-
Tips for becoming a good boxer - November 6, 2020
-
7 expert tips for making your hens night a memorable one - November 6, 2020
-
5 reasons to host your Christmas party on a cruise boat - November 6, 2020
-
What to do when you’re charged with a crime - November 6, 2020
-
Should you get one or multiple dogs? Here’s all you need to know - November 3, 2020
-
A Guide: How to Build Your Very Own Magic Mirror - February 14, 2019
-
Our Top Inspirational Baseball Stars - November 24, 2018
-
Five Tech Tools That Will Help You Turn Your Blog into a Business - November 24, 2018
-
How to Indulge on Vacation without Expanding Your Waist - November 9, 2018
-
5 Strategies for Businesses to Appeal to Today’s Increasingly Mobile-Crazed Customers - November 9, 2018
Iraqi troops enter centre of Ramadi in attempt to dislodge Isis – spokesman
“The end is coming”.
Advertisement
“There’s still a long way to go”, Col. Warren said Tuesday.
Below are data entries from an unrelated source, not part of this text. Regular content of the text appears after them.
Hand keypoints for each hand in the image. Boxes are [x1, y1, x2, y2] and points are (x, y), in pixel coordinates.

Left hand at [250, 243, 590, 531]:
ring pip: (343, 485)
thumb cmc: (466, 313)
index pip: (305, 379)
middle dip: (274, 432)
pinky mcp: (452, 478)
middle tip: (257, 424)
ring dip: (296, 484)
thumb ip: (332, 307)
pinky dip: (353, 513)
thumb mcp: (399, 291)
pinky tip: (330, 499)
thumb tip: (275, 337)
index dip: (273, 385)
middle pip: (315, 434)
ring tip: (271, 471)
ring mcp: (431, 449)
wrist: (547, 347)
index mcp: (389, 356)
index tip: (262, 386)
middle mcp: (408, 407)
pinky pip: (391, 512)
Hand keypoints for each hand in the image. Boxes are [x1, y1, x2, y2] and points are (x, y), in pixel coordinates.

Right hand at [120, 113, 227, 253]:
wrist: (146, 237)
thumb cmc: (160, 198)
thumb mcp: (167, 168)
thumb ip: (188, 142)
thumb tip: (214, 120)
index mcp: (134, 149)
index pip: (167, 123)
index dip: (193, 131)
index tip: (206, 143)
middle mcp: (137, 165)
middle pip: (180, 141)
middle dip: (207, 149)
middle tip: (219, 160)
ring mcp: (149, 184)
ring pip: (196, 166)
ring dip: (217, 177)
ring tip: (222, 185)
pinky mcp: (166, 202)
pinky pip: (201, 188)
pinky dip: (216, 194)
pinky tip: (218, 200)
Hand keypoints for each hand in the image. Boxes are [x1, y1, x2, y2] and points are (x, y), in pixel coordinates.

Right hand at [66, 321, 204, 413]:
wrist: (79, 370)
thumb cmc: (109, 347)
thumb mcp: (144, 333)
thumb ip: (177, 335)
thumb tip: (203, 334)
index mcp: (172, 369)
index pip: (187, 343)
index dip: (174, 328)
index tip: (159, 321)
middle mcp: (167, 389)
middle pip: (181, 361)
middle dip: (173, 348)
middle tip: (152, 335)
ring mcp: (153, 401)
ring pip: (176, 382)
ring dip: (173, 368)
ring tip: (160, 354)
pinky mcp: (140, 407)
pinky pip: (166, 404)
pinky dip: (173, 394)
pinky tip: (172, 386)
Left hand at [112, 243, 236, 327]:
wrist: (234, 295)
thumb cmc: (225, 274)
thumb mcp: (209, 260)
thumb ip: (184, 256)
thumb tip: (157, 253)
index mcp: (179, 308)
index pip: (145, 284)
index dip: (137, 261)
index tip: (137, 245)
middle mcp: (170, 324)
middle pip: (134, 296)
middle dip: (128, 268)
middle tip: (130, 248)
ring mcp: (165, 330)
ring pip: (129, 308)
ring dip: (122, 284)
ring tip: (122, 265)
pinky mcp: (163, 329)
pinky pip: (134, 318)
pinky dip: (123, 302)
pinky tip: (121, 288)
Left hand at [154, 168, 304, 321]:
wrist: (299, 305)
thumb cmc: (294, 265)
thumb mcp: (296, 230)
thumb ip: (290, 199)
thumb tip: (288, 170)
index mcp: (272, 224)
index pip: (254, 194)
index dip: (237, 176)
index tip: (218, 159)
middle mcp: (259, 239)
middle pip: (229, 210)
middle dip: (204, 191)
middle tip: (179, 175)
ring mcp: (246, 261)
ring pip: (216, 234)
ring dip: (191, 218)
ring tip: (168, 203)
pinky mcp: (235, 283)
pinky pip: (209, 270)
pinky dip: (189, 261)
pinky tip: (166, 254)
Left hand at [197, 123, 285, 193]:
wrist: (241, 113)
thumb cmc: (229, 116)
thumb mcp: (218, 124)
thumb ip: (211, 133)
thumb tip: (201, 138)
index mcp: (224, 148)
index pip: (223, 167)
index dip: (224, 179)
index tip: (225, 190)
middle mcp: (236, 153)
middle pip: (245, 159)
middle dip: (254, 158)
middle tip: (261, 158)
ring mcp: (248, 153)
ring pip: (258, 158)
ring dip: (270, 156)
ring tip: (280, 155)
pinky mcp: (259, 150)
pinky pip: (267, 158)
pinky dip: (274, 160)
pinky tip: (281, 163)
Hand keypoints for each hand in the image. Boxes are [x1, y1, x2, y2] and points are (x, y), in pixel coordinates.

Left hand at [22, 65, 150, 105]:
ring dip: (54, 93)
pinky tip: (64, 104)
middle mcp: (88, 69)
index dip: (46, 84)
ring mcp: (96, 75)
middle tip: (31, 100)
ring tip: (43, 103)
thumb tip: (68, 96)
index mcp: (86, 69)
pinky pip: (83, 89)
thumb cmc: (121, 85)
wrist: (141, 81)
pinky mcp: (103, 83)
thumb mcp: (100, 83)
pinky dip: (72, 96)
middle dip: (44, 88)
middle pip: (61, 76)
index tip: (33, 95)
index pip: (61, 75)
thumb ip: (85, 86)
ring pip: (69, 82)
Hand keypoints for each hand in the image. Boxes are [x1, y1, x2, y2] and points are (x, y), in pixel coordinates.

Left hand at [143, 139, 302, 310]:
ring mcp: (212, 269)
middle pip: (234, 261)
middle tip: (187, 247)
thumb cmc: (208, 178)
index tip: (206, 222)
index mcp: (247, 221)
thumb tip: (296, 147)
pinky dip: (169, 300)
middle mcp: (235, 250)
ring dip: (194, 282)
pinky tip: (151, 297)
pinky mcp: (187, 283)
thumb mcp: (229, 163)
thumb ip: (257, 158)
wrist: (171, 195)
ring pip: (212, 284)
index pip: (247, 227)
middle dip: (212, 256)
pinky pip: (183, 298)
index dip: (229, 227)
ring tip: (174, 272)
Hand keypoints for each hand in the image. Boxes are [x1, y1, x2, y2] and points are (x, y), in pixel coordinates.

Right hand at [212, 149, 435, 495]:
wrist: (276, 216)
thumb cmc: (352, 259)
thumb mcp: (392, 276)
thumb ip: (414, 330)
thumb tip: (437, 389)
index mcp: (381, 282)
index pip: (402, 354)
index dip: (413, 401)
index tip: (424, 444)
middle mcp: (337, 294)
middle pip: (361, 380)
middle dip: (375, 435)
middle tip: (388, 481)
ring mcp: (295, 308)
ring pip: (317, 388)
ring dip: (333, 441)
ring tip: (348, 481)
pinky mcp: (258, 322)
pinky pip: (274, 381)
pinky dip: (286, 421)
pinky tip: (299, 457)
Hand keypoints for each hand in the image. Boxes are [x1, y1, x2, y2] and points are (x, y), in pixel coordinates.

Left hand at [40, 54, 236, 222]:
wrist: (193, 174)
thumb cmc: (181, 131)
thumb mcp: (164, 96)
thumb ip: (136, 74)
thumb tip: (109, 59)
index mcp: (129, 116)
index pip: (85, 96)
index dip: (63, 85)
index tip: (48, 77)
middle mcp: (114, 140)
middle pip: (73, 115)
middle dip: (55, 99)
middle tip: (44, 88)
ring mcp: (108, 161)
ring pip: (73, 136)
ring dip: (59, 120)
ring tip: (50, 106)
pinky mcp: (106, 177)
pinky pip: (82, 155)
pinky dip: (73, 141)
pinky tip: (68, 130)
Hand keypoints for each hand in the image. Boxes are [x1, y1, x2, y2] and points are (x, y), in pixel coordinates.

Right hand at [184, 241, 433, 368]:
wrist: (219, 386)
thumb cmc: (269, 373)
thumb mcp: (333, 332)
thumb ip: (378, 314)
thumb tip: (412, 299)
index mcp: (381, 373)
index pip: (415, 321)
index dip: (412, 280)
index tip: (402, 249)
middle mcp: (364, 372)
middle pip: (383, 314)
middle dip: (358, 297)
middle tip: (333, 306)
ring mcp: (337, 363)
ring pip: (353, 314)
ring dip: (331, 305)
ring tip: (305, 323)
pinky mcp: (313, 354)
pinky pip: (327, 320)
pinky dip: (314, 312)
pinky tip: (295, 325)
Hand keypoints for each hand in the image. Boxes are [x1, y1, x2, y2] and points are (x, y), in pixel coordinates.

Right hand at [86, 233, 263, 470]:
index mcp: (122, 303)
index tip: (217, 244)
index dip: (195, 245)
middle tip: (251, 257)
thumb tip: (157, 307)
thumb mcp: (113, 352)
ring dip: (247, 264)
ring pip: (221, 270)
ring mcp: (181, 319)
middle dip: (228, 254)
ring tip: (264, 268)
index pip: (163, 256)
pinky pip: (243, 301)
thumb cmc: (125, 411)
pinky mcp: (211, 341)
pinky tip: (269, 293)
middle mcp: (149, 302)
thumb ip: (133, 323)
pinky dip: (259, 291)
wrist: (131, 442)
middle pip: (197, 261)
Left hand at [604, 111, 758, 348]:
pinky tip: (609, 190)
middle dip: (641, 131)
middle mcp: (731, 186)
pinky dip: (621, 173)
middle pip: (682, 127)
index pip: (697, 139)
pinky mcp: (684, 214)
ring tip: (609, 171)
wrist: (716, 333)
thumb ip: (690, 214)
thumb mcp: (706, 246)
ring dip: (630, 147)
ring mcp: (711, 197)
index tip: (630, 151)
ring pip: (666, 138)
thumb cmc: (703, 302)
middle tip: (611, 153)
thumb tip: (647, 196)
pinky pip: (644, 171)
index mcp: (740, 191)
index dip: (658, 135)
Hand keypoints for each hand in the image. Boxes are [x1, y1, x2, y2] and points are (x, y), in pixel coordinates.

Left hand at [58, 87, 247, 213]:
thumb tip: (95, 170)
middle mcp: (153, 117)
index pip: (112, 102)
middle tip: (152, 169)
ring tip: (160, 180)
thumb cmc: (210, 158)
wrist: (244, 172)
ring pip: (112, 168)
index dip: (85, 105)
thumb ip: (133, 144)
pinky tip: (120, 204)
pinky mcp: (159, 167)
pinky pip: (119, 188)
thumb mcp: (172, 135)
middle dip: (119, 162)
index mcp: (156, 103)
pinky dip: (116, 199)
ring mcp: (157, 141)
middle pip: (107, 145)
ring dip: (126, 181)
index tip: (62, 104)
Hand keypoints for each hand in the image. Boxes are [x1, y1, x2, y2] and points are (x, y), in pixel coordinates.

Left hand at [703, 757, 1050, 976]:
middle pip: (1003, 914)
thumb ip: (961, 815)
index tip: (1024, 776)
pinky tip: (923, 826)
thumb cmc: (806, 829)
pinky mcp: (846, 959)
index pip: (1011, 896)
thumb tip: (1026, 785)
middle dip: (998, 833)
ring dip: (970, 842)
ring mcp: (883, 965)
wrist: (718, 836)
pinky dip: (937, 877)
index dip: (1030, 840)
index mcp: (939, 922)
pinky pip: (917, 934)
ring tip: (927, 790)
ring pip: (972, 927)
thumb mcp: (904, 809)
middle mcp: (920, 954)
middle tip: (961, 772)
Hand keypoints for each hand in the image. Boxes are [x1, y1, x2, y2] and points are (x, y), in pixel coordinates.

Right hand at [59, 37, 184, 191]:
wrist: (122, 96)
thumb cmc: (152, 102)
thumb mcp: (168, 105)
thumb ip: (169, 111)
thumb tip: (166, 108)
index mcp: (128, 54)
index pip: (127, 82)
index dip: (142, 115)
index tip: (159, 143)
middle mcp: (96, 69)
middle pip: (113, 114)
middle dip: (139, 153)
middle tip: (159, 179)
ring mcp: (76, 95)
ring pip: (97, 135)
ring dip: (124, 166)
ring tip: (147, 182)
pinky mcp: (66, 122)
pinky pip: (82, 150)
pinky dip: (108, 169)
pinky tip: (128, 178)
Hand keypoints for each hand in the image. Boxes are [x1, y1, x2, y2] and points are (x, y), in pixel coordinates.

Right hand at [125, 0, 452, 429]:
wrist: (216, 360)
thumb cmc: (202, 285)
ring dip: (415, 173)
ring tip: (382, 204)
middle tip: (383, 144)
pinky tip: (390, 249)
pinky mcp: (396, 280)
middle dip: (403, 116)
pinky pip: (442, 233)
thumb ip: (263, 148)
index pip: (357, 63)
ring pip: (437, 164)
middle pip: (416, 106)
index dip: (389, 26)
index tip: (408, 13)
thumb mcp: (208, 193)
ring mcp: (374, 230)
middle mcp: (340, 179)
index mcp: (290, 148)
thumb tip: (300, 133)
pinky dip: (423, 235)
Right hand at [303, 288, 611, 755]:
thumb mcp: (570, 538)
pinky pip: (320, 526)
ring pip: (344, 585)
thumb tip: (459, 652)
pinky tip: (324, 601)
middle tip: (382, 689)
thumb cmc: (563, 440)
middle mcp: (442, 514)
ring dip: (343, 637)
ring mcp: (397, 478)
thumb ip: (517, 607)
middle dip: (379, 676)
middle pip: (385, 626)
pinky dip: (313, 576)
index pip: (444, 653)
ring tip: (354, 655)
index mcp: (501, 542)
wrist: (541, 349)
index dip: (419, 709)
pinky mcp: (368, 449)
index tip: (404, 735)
The recapture of Ramadi, which is in the center of Iraq, about 60 miles from Baghdad, would be the most important in a series of recent setbacks for the Islamic State.
Ramadi fell to the Islamic State in May, in a sudden collapse after a five-month battle.
A video filmed by soldiers shows a large column of captured ISIL supporters kneel in the dirt in single file, their hands handcuffed with their heads bowed as an Iraqi army commander laughs and jeers in their faces.
Last month, government forces completed their encirclement of the predominantly Sunni Arab city, cutting off militants inside the centre from their strongholds elsewhere in Anbar province and in neighbouring Syria.
Backed by airstrikes from the US-led coalition, the Iraqi army is attempting to reclaim Ramadi’s central government compound and the surrounding area, the only part of the city still held by Daesh.
Those remaining did not appear to be giving up easily. Military units crossed the Euphrates into the central districts using a bridge that was destroyed by the militants and repaired by army engineers. It also still controls the Iraqi cities of Falluja, east of Ramadi, and Mosul, in the north. “The numbers aren’t really high, I would say, but in that restricted terrain … it’s not very easy to maneuver through that terrain so it doesn’t take much in the way of defense capability … to hold them back”, Warren said.
A medical official confirmed causalities.
Sabah al-Noman, from Iraq’s elite counter-terrorism force, said after it had pushed into the centre of Ramadi that the city – 80 miles west of Baghdad – was expected to be cleared in 72 hours.
He also said there were at least thousands of civilians left inside Ramadi, “possibly tens of thousands”.
An Iraqi defence ministry spokesman said earlier that ISIL was preventing civilians from leaving Ramadi before the attack on the city. And they do this all in order to place blame and to discredit them.
Colonel Warren called the instructions in the leaflets “the behavior of thugs, behavior of killers, the behavior of terrorists”. He refused to provide any casualty estimates on the government side, but they reported facing sniper fire as well as suicide bombers.
As the military operation continues, Ramadi’s civilian population – estimated to be between 4,000 and 10,000 – remains mostly trapped inside the city.
Local forces have made gains against the militant group elsewhere in Iraq in recent months.
Iraqi officials, including Prime Minister Haider al-Abadi, later said Carter had bad information.
The US has offered “advisers” and attack helicopters for the battle, but Iraq refused.
Ramadi, he said, “is symbolically meaningful”, given that it was the birthplace of the 2006 Anbar Awakening in which Sunni tribes rose up against insurgent groups like Al Qaeda in Iraq – a movement that coincided with a US troop surge and that is considered a turning point of the Iraq War.
Advertisement
The troops began their offensive Monday night on the edges of the city, and by midday Tuesday had advanced to its center, according to news reports from journalists on the ground.